» Anweisungen
- A) Beantworten Sie die folgenden Fragen zum Textabschnitt über Rückbildungsgymnastik, und kennzeichnen Sie Ihre Antworten ebenfalls mit (i), (ii) und (iii).
(i) In welchem Zeitraum haben sich die Ziele der Gymnastik laut Text nur wenig verändert?
(ii) Aus welchen drei Quellen stammen die Erkenntnisse und Erfahrungen, die die Wochenbett- und Rückbildungsgymnastik beeinflusst haben?
(iii) Für welchen Zeitraum nach der Geburt sollen die Kurse Gelegenheit zu sozialem Austausch und gesundheitsfördernder Beratung bieten?
- B) Führen Sie den Textabschnitt über Rückbildungsgymnastik im Anschluss an seinen letzten Satz fort.

» Textabschnitt
◆ ◆ ◆ ◆ ◆
Die Ziele der Gymnastik haben sich in den letzten 20 Jahren zwar nur wenig verändert, wichtige Erkenntnisse und Erfahrungen engagierter Physiotherapeutinnen, der Sportphysiologie und der Gesundheitsförderung haben jedoch einen bedeutenden Einfluss auf die Wochenbett- und Rückbildungsgymnastik genommen. Die Übungen sollen gesundheitsorientiert ausgerichtet sein, Spaß machen und motivieren; die Kurse sollen interessant sein und die Möglichkeit zum sozialen Austausch bzw. zur gesundheitsfördernden Beratung im ersten Jahr nach der Geburt bieten.
◆ ◆ ◆ ◆ ◆
» Datensätze
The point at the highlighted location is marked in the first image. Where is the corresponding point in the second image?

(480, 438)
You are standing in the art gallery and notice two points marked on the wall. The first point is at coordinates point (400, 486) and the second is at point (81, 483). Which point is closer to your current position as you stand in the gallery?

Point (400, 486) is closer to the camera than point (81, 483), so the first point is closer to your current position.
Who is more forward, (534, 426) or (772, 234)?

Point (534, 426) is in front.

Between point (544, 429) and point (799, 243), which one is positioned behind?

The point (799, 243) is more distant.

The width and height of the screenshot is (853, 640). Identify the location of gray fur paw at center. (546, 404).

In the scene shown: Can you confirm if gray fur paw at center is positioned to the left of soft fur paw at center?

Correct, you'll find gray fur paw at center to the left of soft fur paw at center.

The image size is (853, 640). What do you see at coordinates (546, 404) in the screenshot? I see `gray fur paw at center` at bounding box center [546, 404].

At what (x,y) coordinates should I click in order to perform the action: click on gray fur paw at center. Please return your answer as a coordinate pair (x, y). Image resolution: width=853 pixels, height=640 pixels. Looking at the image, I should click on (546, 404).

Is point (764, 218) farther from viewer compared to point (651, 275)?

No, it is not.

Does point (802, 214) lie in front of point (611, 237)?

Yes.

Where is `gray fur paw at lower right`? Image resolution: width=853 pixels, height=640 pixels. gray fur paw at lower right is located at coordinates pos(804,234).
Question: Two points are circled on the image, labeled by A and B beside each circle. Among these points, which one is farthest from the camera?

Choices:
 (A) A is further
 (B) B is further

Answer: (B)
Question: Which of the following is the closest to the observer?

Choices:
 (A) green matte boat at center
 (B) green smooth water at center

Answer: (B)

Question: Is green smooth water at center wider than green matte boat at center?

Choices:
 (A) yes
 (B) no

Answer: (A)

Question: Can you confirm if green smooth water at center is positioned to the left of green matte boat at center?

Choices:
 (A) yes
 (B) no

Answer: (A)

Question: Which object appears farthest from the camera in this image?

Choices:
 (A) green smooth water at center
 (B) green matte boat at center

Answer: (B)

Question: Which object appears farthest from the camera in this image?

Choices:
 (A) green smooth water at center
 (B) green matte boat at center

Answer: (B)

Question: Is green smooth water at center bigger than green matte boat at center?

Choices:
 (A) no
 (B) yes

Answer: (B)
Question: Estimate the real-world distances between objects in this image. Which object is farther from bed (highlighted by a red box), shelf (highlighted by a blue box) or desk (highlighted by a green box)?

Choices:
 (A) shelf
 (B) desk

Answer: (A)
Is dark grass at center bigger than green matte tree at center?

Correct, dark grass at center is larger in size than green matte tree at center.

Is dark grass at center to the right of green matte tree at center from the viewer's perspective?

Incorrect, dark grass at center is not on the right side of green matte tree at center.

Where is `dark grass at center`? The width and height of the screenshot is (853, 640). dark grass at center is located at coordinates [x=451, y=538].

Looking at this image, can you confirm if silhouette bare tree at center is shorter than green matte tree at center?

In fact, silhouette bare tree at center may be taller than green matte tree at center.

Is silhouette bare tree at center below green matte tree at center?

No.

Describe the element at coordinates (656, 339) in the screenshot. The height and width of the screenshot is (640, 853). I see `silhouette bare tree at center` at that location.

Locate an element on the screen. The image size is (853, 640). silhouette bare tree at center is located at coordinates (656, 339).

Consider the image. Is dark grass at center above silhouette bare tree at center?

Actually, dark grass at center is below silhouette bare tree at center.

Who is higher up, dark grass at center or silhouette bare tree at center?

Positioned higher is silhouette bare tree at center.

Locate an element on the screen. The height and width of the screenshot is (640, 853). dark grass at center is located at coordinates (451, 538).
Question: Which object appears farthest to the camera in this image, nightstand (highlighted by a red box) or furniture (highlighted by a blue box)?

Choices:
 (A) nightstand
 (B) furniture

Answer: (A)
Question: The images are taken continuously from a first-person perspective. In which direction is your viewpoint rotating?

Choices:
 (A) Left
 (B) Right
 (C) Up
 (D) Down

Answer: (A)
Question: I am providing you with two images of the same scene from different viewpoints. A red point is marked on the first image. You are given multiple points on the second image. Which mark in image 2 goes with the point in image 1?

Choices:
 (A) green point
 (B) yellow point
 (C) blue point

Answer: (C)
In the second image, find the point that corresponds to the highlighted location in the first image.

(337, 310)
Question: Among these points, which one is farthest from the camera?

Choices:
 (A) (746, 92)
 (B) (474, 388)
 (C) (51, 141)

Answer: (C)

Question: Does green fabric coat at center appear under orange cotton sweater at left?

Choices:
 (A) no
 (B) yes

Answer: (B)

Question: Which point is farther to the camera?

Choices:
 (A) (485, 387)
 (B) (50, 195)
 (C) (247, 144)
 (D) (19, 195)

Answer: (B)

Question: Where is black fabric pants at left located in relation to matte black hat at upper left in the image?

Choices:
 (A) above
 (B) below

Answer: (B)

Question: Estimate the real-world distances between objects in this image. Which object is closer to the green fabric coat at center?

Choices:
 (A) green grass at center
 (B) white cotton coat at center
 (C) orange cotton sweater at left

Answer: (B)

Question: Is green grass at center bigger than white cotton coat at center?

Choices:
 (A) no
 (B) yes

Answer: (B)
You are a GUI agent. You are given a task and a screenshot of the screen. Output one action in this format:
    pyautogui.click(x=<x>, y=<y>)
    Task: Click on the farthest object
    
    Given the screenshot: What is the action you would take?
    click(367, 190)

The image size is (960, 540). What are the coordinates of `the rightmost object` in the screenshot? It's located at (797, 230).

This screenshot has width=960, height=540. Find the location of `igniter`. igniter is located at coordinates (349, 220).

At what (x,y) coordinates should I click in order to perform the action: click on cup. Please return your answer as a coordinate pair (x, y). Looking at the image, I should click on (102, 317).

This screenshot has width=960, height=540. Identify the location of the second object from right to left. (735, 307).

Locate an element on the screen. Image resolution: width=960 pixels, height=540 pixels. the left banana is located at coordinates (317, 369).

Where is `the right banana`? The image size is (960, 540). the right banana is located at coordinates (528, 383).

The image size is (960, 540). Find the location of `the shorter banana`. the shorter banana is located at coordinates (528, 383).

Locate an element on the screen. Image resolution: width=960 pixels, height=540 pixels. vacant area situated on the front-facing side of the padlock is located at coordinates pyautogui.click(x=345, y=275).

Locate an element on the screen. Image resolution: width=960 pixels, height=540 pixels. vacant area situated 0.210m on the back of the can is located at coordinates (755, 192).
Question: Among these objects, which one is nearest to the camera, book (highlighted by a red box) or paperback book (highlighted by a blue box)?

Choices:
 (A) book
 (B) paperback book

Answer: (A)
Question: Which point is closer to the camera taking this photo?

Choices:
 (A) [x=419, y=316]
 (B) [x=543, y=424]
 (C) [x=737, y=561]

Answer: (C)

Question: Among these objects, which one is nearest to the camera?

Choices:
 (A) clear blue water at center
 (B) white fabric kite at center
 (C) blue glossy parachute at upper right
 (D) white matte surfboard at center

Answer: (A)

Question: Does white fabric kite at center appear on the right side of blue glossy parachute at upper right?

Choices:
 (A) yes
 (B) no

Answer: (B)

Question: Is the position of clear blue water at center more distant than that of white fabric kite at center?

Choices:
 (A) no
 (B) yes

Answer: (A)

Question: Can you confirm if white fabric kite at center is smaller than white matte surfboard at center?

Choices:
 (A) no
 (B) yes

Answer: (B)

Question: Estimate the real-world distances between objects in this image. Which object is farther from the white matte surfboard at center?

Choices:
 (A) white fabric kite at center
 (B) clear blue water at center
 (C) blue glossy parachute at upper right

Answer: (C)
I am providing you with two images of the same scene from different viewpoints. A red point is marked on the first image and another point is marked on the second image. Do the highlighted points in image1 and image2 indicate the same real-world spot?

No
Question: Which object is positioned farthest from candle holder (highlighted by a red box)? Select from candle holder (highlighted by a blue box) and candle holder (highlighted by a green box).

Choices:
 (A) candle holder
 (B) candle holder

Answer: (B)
◆ ◆ ◆ ◆ ◆
» Antworten
- A)
(i) In den letzten 20 Jahren.
(ii) Von engagierten Physiotherapeutinnen, aus der Sportphysiologie und aus der Gesundheitsförderung.
(iii) Für das erste Jahr nach der Geburt.

- B)
Während der Hebammenausbildung hängt die Entwicklung von Fach- und Methodenkompetenz der Lernenden sehr vom Engagement der Lehrerinnen für Hebammenwesen ab. Es geht um das eigene Erlernen und Anleiten von Übungen zur Förderung des Körpergefühls und der physiologischen Rückbildung bzw. zur Linderung von Beschwerden. Vor ca. 8 Jahren initiierte ich an unserem Ausbildungszentrum erstmalig ein eintägiges gemeinsames Projekt mit Hebammen- und PhysiotherapieschülerInnen des 3. Ausbildungsjahres, bei dem jede Berufsgruppe von der anderen lernte und für die Sichtweisen der jeweils anderen Profession sensibilisiert wurde. Seifert und Zenker (s. S. 272) untersuchten in ihrer Diplomarbeit, wie interprofessionelle Lernformen während der Ausbildung die Kooperation beider Berufsgruppen fördern, um eine optimale Betreuung der Frauen zu erreichen.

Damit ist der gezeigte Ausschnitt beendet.